Home builders around the country have already seen the number of sales plummet in recent weeks.
According to Burbank Group managing director Jarrod Sanfilippo, whose business builds homes in regional Victoria and outer Melbourne, their sales have slumped 40 percent as people reconsider their property plans.
It’s also more difficult for those wanting to build or renovate to inspect display homes and design centres due to social distancing needs.
The public can’t enter most display homes now except for pre-booked, individual appointments.
Many builders and designers are setting up online galleries and video walk-throughs.
There are also new virtual meeting protocols in use for times when clients need to discuss plans with architects, engineers, designers, builders, and other relevant personnel.
Yet, for many people, the lack of in-person opportunities will limit their confidence in starting or continuing projects.
Another worrying sign is that the Australian Industry Group/Housing Industry Association’s Australian Performance of Construction Index (Australian PCI) fell by 4.8 points in March.
This figure was the lowest monthly result since May 2013.
The monthly report also showed a sharp decline in the index when it came to new orders.
In Australia, the construction industry is being severely affected, at least in the short term, by debilitated supply chains.
Material shortages have been occurring due to restrictions of movement within the country and internationally, leading to project completion delays.
This issue shouldn’t cause trouble for too long, though, with some predicting a supply chain recovery by the second half of this year.
On a more positive note, the Australian Federal Government’s earmarked $130 billion for wage subsidies over the coming six months, through its JobKeeper program, will help to stave off job losses across all industries.
Other government support, such as loan repayment deferrals, increased instant asset write-offs, early access to superannuation, accelerated depreciation deductions, and easier access to loans, will greatly assist businesses in the trade and construction space in staying afloat.
Another plus for many construction businesses, employees, and contractors is that work hours on sites in New South Wales and the City of Melbourne have recently been extended.
Sites in these areas can now operate on weekends and public holidays.
This move makes it easier for workers to abide by social distancing rules, which reduces the likelihood of people falling sick with the virus.
It also minimises lost productivity during the pandemic.

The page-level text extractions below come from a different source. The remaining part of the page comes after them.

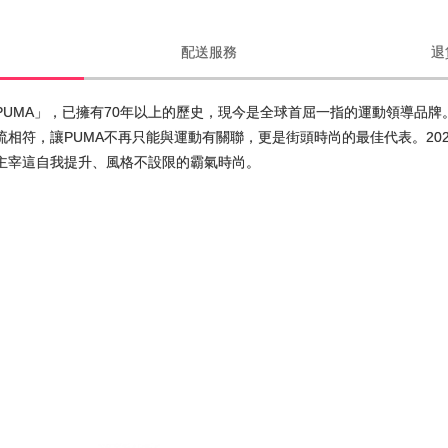
配送服務
退
PUMA」，已擁有70年以上的歷史，現今是全球首屈一指的運動領導品
相符，讓PUMA不再只能與運動有關聯，更是街頭時尚的最佳代表。20
主宰這自我提升、風格不設限的霸氣時尚。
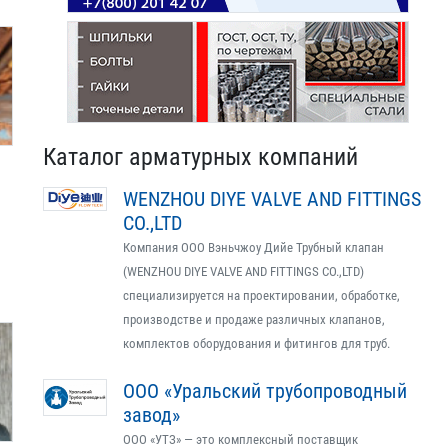
Каталог арматурных компаний
WENZHOU DIYE VALVE AND FITTINGS
CO.,LTD
Компания ООО Вэньчжоу Дийе Трубный клапан
(WENZHOU DIYE VALVE AND FITTINGS CO.,LTD)
специализируется на проектировании, обработке,
производстве и продаже различных клапанов,
комплектов оборудования и фитингов для труб.
ООО «Уральский трубопроводный
завод»
ООО «УТЗ» — это комплексный поставщик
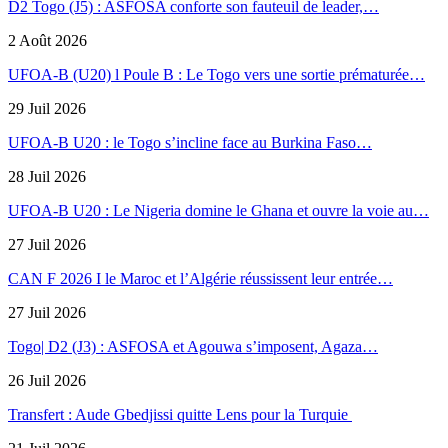
D2 Togo (J5) : ASFOSA conforte son fauteuil de leader,…
2 Août 2026
UFOA-B (U20) l Poule B : Le Togo vers une sortie prématurée…
29 Juil 2026
UFOA-B U20 : le Togo s’incline face au Burkina Faso…
28 Juil 2026
UFOA-B U20 : Le Nigeria domine le Ghana et ouvre la voie au…
27 Juil 2026
CAN F 2026 I le Maroc et l’Algérie réussissent leur entrée…
27 Juil 2026
Togo| D2 (J3) : ASFOSA et Agouwa s’imposent, Agaza…
26 Juil 2026
Transfert : Aude Gbedjissi quitte Lens pour la Turquie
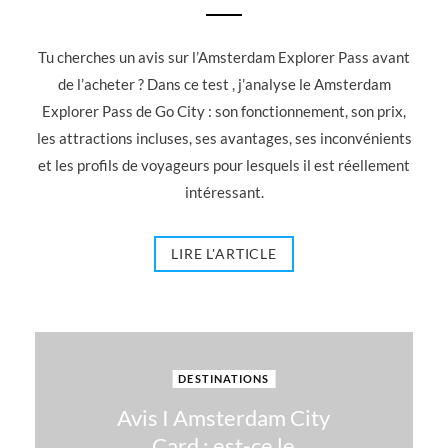
Tu cherches un avis sur l’Amsterdam Explorer Pass avant
de l’acheter ? Dans ce test , j’analyse le Amsterdam
Explorer Pass de Go City : son fonctionnement, son prix,
les attractions incluses, ses avantages, ses inconvénients
et les profils de voyageurs pour lesquels il est réellement
intéressant.
LIRE L'ARTICLE
DESTINATIONS
Avis I Amsterdam City
Card : est-ce le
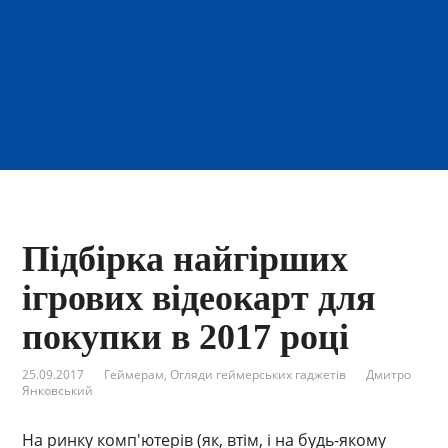
Підбірка найгірших
ігрових відеокарт для
покупки в 2017 році
25.09.2017
Геймерам
,
Огляди геймерських гаджетів
Дмитро
Янковський
На ринку комп'ютерів (як, втім, і на будь-якому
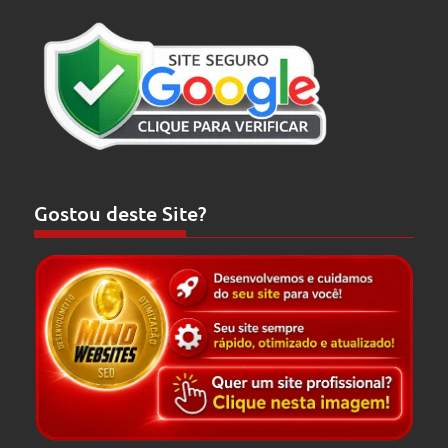
Gostou deste Site?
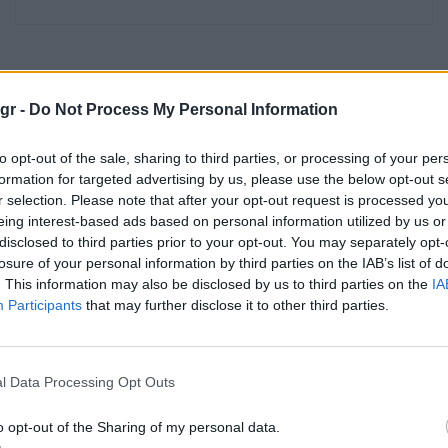
.gr -
Do Not Process My Personal Information
to opt-out of the sale, sharing to third parties, or processing of your per
formation for targeted advertising by us, please use the below opt-out s
r selection. Please note that after your opt-out request is processed y
eing interest-based ads based on personal information utilized by us or
disclosed to third parties prior to your opt-out. You may separately opt-
losure of your personal information by third parties on the IAB’s list of
. This information may also be disclosed by us to third parties on the
IA
 ταινία για
Με μικρό αντίτιμο η
Participants
that may further disclose it to other third parties.
gton Post
συνδρομή στο Σπορ
ίφημα
FM TV
apers
l Data Processing Opt Outs
06.08.2026 - 17:26
1
o opt-out of the Sharing of my personal data.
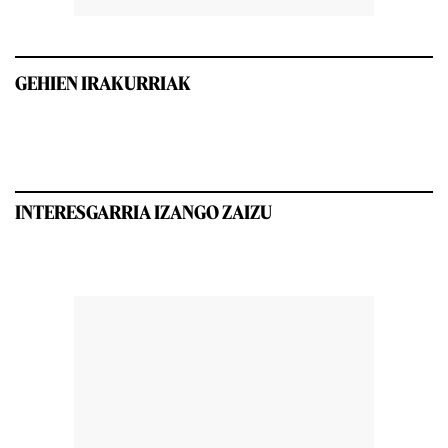
GEHIEN IRAKURRIAK
INTERESGARRIA IZANGO ZAIZU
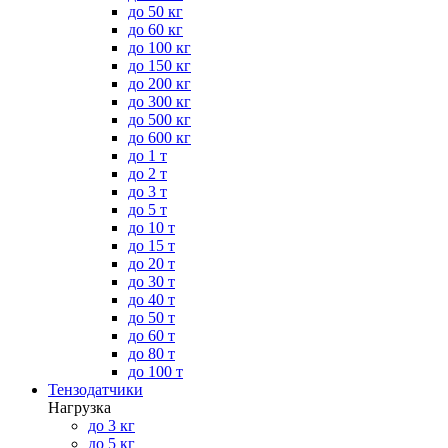
до 50 кг
до 60 кг
до 100 кг
до 150 кг
до 200 кг
до 300 кг
до 500 кг
до 600 кг
до 1 т
до 2 т
до 3 т
до 5 т
до 10 т
до 15 т
до 20 т
до 30 т
до 40 т
до 50 т
до 60 т
до 80 т
до 100 т
Тензодатчики
Нагрузка
до 3 кг
до 5 кг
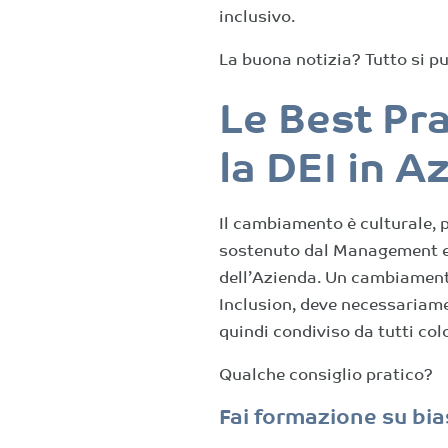
inclusivo.
La buona notizia? Tutto si p
Le Best Pr
la DEI in A
Il cambiamento è culturale, 
sostenuto dal Management e, 
dell’Azienda. Un cambiamento
Inclusion, deve necessariamen
quindi condiviso da tutti col
Qualche consiglio pratico?
Fai formazione su bia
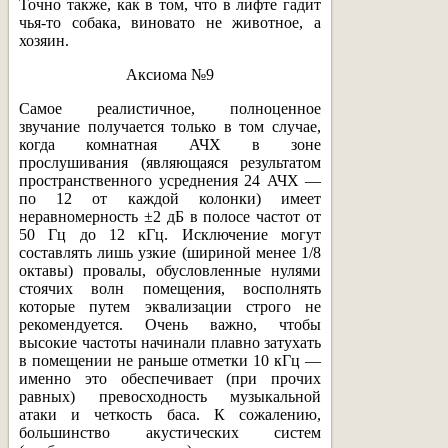
Точно также, как в том, что в лифте гадит
чья-то собака, виновато не животное, а
хозяин.
Аксиома №9
Самое реалистичное, полноценное
звучание получается только в том случае,
когда комнатная АЧХ в зоне
прослушивания (являющаяся результатом
пространственного усреднения 24 АЧХ —
по 12 от каждой колонки) имеет
неравномерность ±2 дБ в полосе частот от
50 Гц до 12 кГц. Исключение могут
составлять лишь узкие (шириной менее 1/8
октавы) провалы, обусловленные нулями
стоячих волн помещения, восполнять
которые путем эквализации строго не
рекомендуется. Очень важно, чтобы
высокие частоты начинали плавно затухать
в помещении не раньше отметки 10 кГц —
именно это обеспечивает (при прочих
равных) превосходность музыкальной
атаки и четкость баса. К сожалению,
большинство акустических систем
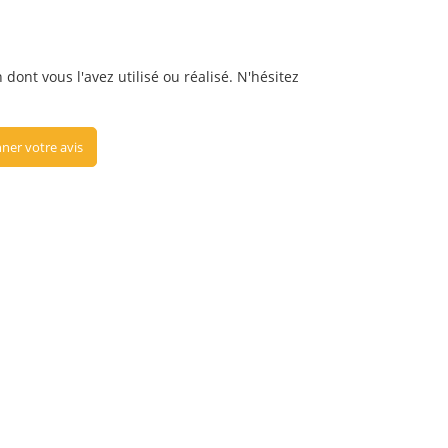
dont vous l'avez utilisé ou réalisé. N'hésitez
ner votre avis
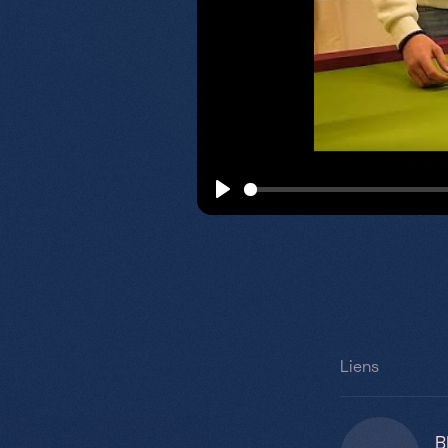
Play
Liens
B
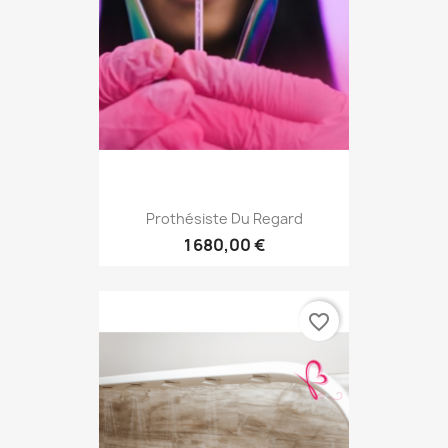
Prothésiste Du Regard
1 680,00 €
favorite_border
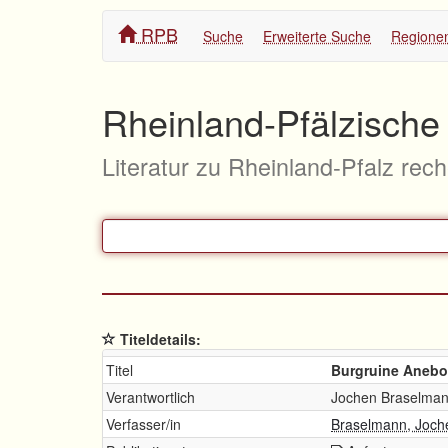
RPB
Suche
Erweiterte Suche
Regione
Rheinland-Pfälzische 
Literatur zu Rheinland-Pfalz rec
Titeldetails:
Titel
Burgruine Anebos
Verantwortlich
Jochen Braselman
Verfasser/in
Braselmann, Joch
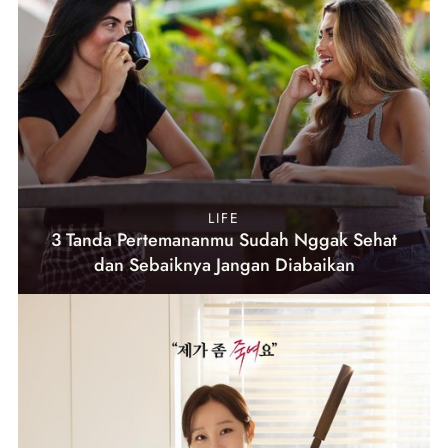
LIFE
3 Tanda Pertemananmu Sudah Nggak Sehat
dan Sebaiknya Jangan Diabaikan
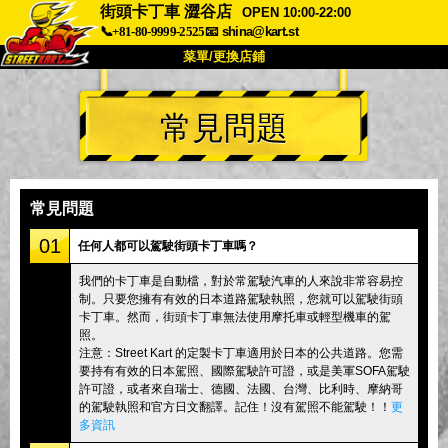
街頭卡丁車 澀谷店
OPEN 10:00-22:00
📞+81-80-9999-2525
📧
shina@kart.st
菜單/更換店鋪
首頁
常見問題
關於我們
規格
價格
交通資訊
顧客評價
常見問題
公司
預訂
常見問題
更換店鋪
01
任何人都可以駕駛街頭卡丁車嗎？
東京 品川 #1
東京 秋葉原 #1
我們的卡丁車是自動檔，對於常駕駛汽車的人來說非常容易控
制。只要您擁有有效的日本道路駕駛執照，您就可以駕駛街頭
東京 秋葉原 #2
東京 澀谷
卡丁車。然而，街頭卡丁車無法使用摩托車或輕型機車的駕
東京 澀谷分店
東京灣
照。
注意：Street Kart 的定製卡丁車適用於日本的公共道路。您需
東京 淺草
大阪
要持有有效的日本駕照、國際駕駛許可證，或是美軍SOFA駕駛
許可證，或者來自瑞士、德國、法國、台灣、比利時、摩納哥
沖繩
的駕駛執照和官方日文翻譯。記住！沒有駕照不能駕駛！！
更
多資訊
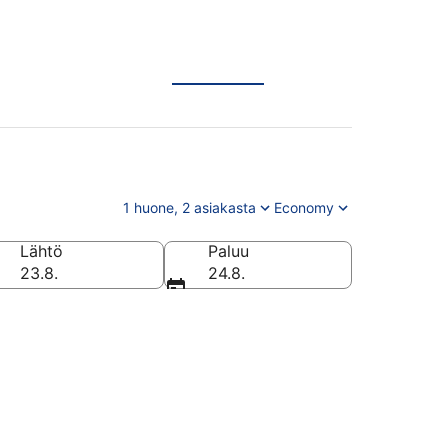
1 huone, 2 asiakasta
Economy
Lähtö
Paluu
23.8.
24.8.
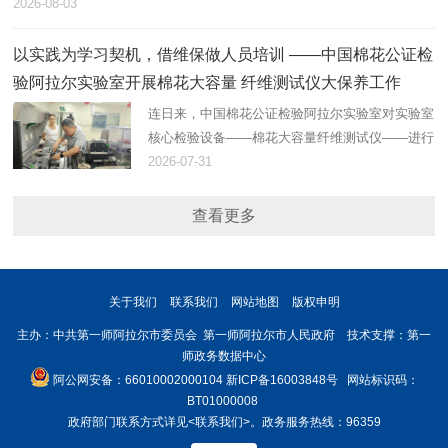
2026-08-03
以实践为学习契机，借维保做人员培训 ——中国棉花公证检
验阿拉尔实验室开展棉花大容量 纤维测试仪大保养工作
连日来，中国棉花公证检验阿拉尔实验室对实验室
核心检验设备——棉花大容量纤维测试仪——进行
了大保养。
2026-07-31
查看更多
关于我们
联系我们
网站地图
版权申明
主办：中共第一师阿拉尔市委员会 第一师阿拉尔市人民政府 技术支撑：第一
师政务数据中心
阿公网安备：66010002000104
新ICP备16003848号
网站标识码：
BT01000008
政府部门联系方式详见
<联系我们>
。政务服务热线：96359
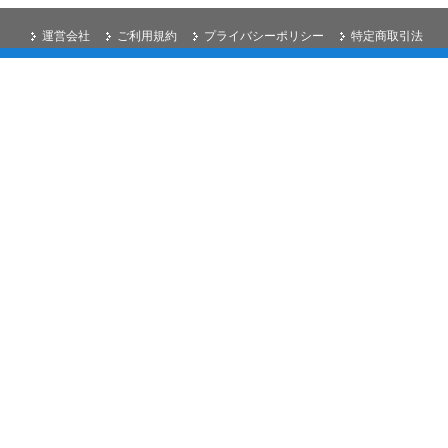
運営会社
ご利用規約
プライバシーポリシー
特定商取引法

In turn, this helps to keep as many people working as possible.
No one knows exactly what the coming months and years will bring for the construction industry.
Thankfully, though, both Australia and New Zealand entered the crisis in reasonably decent economic positions compared to many other countries.
This fact means that those nations’ governments can put large measures in place to stimulate the economy and help to keep businesses afloat and employees in jobs.
Over time, we’ll hopefully see construction work rebound and even grow as life eventually returns to ‘normal’.